TASK BRIEF:
Copy out every line in the items below that contains the word "soul".

RAW RECORDS:
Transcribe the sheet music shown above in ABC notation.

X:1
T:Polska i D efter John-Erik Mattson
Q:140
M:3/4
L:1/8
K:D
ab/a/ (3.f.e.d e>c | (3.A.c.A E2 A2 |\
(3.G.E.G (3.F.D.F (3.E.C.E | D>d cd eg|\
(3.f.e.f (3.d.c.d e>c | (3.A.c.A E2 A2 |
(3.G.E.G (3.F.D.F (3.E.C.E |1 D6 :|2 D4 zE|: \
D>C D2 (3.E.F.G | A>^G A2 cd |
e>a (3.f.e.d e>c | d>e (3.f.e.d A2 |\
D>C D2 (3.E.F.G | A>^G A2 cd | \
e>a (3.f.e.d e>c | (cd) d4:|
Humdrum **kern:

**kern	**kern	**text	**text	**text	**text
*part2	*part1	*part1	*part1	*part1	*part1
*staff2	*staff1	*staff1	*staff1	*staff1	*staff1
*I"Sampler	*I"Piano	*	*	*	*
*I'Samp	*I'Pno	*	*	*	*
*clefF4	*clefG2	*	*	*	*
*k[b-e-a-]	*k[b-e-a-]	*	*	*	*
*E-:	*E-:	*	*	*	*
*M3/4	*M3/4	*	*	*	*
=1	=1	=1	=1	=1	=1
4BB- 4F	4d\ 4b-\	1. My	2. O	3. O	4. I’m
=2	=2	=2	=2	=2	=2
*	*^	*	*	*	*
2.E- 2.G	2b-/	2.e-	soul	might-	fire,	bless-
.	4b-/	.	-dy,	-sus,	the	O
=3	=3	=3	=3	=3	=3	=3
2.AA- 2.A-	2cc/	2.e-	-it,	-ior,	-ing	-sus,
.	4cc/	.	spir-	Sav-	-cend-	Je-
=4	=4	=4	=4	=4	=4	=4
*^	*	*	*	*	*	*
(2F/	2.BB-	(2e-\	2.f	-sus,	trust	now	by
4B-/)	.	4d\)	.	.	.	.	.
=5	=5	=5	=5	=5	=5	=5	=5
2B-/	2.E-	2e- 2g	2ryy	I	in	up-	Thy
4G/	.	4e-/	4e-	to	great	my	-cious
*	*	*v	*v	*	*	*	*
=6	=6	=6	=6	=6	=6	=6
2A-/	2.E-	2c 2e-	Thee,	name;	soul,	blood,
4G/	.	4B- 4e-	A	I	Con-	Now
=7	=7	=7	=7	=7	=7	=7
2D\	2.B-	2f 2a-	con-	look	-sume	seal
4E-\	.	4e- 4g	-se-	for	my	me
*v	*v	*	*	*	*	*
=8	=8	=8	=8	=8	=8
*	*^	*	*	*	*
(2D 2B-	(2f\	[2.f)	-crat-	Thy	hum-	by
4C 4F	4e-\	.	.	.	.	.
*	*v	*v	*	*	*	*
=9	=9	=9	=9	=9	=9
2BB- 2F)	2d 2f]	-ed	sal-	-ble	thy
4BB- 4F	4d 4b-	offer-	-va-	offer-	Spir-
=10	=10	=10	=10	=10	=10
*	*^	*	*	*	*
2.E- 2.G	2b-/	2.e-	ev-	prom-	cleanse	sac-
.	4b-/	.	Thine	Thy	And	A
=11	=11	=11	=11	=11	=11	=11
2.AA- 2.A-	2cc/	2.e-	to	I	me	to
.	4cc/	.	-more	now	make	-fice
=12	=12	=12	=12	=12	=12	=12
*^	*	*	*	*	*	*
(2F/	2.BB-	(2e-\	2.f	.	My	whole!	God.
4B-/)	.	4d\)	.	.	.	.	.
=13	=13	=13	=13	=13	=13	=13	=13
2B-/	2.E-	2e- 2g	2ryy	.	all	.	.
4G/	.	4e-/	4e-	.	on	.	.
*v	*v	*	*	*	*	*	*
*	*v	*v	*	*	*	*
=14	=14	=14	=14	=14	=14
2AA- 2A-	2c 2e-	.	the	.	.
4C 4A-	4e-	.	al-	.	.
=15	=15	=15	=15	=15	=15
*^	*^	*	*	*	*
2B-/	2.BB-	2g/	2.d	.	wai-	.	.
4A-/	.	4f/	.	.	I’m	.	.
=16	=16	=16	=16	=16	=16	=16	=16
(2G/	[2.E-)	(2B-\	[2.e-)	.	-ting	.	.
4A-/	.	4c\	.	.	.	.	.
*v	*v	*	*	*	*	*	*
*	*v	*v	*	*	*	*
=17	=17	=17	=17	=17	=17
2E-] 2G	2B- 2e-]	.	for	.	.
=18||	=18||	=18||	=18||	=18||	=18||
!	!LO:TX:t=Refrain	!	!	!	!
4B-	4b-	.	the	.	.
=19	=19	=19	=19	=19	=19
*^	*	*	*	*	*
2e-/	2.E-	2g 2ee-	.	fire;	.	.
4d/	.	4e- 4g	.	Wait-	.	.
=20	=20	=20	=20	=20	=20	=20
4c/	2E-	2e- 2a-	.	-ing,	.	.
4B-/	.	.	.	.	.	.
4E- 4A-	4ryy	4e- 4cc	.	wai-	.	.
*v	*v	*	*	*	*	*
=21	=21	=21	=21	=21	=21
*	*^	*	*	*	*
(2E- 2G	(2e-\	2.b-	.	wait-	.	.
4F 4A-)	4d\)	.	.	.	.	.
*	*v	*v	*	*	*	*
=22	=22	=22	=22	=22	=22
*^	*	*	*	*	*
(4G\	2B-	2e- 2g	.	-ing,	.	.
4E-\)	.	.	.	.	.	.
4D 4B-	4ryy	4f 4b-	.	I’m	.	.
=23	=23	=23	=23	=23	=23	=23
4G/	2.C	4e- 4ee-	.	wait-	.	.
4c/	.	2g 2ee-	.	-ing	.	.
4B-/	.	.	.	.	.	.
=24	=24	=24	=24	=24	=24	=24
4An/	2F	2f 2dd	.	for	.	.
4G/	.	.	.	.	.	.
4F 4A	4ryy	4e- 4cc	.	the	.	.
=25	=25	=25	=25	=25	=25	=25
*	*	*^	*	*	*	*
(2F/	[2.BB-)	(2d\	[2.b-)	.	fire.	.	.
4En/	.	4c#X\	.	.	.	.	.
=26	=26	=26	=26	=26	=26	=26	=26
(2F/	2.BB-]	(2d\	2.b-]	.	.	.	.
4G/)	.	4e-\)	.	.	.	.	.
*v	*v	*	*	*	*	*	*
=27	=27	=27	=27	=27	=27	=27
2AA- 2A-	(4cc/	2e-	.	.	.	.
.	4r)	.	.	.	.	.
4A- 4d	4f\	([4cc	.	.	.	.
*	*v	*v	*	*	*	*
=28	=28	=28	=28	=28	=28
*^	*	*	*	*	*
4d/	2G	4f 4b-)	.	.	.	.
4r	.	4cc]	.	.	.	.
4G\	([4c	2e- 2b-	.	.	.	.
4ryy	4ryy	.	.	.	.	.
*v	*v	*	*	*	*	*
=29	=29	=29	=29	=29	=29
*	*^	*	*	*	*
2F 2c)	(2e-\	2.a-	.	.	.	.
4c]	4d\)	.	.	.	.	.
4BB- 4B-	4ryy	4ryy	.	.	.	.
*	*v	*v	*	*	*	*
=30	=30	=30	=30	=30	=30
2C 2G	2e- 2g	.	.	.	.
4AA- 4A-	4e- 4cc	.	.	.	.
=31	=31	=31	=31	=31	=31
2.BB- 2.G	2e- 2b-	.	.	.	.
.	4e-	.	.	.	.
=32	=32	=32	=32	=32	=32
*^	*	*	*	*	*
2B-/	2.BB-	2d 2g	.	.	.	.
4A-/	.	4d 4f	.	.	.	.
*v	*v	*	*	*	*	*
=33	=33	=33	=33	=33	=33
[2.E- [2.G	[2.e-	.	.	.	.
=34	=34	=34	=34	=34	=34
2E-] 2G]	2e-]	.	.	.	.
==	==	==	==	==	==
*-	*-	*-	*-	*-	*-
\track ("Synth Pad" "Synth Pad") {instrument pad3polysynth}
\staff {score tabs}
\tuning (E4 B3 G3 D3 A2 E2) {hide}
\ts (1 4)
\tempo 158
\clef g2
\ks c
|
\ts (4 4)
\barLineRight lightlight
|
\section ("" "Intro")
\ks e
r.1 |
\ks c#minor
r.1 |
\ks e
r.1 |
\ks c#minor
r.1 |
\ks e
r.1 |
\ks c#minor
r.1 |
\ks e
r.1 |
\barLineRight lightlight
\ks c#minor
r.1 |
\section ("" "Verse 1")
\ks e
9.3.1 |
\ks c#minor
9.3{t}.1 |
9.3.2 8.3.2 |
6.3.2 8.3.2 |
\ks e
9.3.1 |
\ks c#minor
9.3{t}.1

ANSWER IN FULL:
2.E- 2.G	2b-/	2.e-	soul	might-	fire,	bless-
2A-/	2.E-	2c 2e-	Thee,	name;	soul,	blood,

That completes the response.